# [Passage to read]

▽

3. **Run Application**
   ```bash
   streamlit run src/app.py --server.port 8501
   ```

### Docker Deployment
```dockerfile
FROM python:3.9-slim

WORKDIR /app
COPY requirements.txt .
RUN pip install -r requirements.txt

COPY src/ ./src/
COPY .env .

EXPOSE 8501
CMD ["streamlit", "run", "src/app.py", "--server.port=8501"]
```

## Contributing

### Development Workflow
1. Create feature branch: `git checkout -b feature/new-feature`
2. Make changes following coding standards
3. Add tests for new functionality
4. Run tests: `python -m pytest tests/`
5. Update documentation
6. Submit pull request

### Code Review Checklist
- [ ] Code follows style guidelines
- [ ] Tests are included and passing
- [ ] Documentation is updated
- [ ] Error handling is implemented
- [ ] Cost tracking is integrated
- [ ] Logging is appropriate

### Release Process
1. Update version in `__init__.py`
2. Update CHANGELOG.md
3. Create release tag
4. Deploy to production
5. Update documentation

## Troubleshooting

### Common Issues

**Azure OpenAI Connection Errors**
```python
# Check configuration
print(f"Endpoint: {settings.AZURE_OPENAI_ENDPOINT}")
print(f"Deployment: {settings.AZURE_OPENAI_DEPLOYMENT}")
print(f"API Version: {settings.AZURE_OPENAI_API_VERSION}")
```

**Cost Tracking Issues**
```python
# Verify cost tracker is passed correctly
if 'cost_tracker' not in ctx:
    self.logger.warning("No cost tracker in context")

# Check if agents store context
if not hasattr(self, 'ctx'):
    self.logger.warning("Agent doesn't store context")
```

**Memory Issues**
```python
# Monitor memory usage
import psutil
process = psutil.Process()

△

# [List of tasks]
• 1. According to the project documentation, which base image does the Dockerfile start from?
• 2. Write the next part of the project documentation, picking up right after its last line of code.
The lines that follow come from a different source than the project documentation.

# [Extracted information]

▽

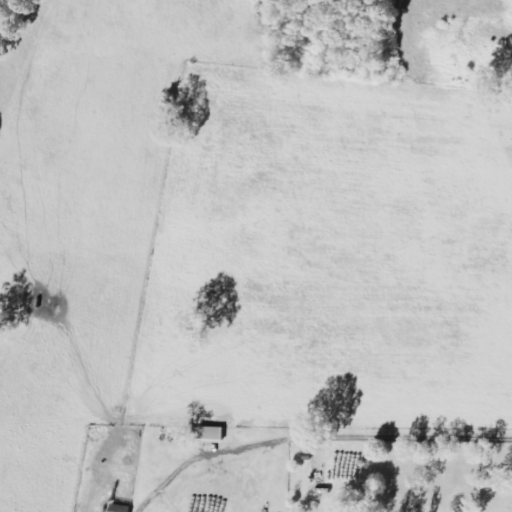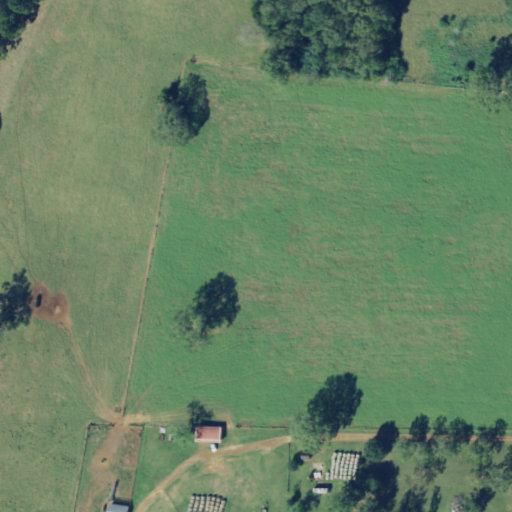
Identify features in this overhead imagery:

△
▽

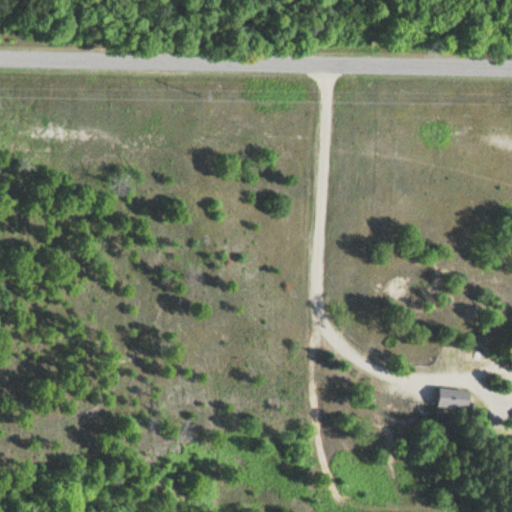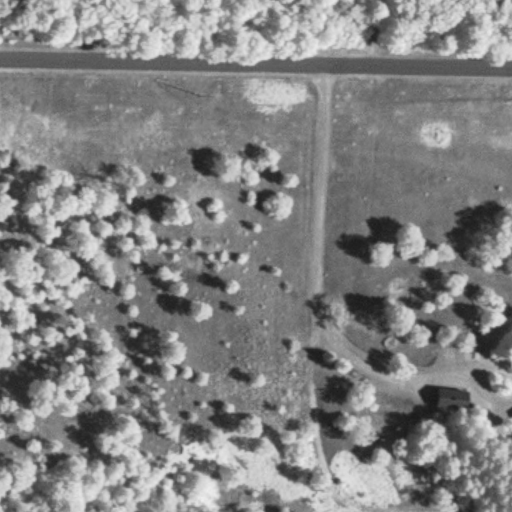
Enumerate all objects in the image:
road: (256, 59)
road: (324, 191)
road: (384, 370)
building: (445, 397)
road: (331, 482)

△

# [Expected responses]
• 1. python:3.9-slim

• 2.
print(f"Memory usage: {process.memory_info().rss / 1024 / 1024:.2f} MB")
```

### Debug Tools
- **Log Analysis**: Check logs for error patterns
- **Cost Monitoring**: Track API usage and costs
- **Performance Profiling**: Monitor execution times
- **Memory Profiling**: Track memory usage

## API Reference

### Agent Base Class
```python
class BaseAgent:
    def execute(self, ctx: Dict[str, Any]) -> Optional[str]:
        """Execute the agent's main functionality."""
        raise NotImplementedError
```

### LLM Client
```python
class LLMClient:
    def responses(self, prompt: str, **kwargs) -> str:
        """Send prompt to Azure OpenAI and return response."""
```

### Cost Tracker
```python
class CostTracker:
    def add_llm_tokens(self, input_tokens: int, output_tokens: int, description: str):
        """Track LLM token usage and costs."""
    
    def calculate_current_file_costs(self) -> Dict[str, Any]:
        """Calculate costs for current file processing."""
```

For more detailed information, refer to the inline documentation in the source code.